Unter diesen Umständen braucht der Senat nicht zu prüfen, wie jetzt der Begriff der Steuern mit örtlich bedingtem Wirkungskreis zu verstehen ist, den Art. 105 GG seit dem 1. Januar 1970 im Gegensatz zu § 79 Abs. 1 Satz 2 BBauG nicht mehr verwendet.
2. § 1 Abs. 1 Nr. 3 Satz 2 Buchst. b GrEStG 1983, wonach bestimmte Arten des Eigentumsüberganges an Grundstücken nicht der Grunderwerbsteuer unterliegen, ist auf den hier abgeschlossenen Kaufvertrag vom 14. September 1983 nicht anwendbar.
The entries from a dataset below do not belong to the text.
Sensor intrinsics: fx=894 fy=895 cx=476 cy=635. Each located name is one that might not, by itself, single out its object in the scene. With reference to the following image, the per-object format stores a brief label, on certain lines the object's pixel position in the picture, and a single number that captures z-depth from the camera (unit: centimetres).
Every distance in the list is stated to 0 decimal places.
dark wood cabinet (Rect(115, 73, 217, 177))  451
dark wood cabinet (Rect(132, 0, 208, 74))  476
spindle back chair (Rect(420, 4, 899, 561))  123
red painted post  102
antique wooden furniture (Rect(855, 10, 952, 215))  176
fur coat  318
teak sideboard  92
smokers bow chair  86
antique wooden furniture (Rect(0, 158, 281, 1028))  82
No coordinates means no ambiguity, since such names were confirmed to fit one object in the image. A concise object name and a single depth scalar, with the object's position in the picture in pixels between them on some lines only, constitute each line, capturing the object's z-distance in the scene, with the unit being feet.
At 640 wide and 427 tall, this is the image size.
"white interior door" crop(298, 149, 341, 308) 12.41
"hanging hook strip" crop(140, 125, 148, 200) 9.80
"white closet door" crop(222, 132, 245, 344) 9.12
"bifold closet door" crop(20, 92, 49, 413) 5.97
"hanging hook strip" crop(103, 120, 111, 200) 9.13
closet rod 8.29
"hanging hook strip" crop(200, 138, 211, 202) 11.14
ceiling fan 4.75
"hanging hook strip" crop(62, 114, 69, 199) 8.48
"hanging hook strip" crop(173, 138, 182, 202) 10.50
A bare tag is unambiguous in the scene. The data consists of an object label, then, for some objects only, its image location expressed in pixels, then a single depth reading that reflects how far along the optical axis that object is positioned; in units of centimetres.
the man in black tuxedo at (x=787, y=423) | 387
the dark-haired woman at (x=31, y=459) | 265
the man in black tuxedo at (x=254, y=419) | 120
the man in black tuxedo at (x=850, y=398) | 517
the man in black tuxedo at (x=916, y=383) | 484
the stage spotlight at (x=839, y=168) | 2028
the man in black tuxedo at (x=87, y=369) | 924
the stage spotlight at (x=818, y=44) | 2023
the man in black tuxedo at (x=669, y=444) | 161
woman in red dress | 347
Die Vorschrift betrifft nach ihrem eindeutigen Wortlaut und - wie oben unter II. 1. b), bb) ausgeführt - auch nach dem Willen des Gesetzgebers nur den Eigentumsübergang im (förmlichen) Umlegungsverfahren nach dem BBauG. Auf einen Kaufvertrag zur Vermeidung einer Umlegung ist sie nicht (analog) anwendbar.
Fehler in der Berechnung der festgesetzten Steuer sind nicht ersichtlich und auch von der Klägerin nicht geltend gemacht worden.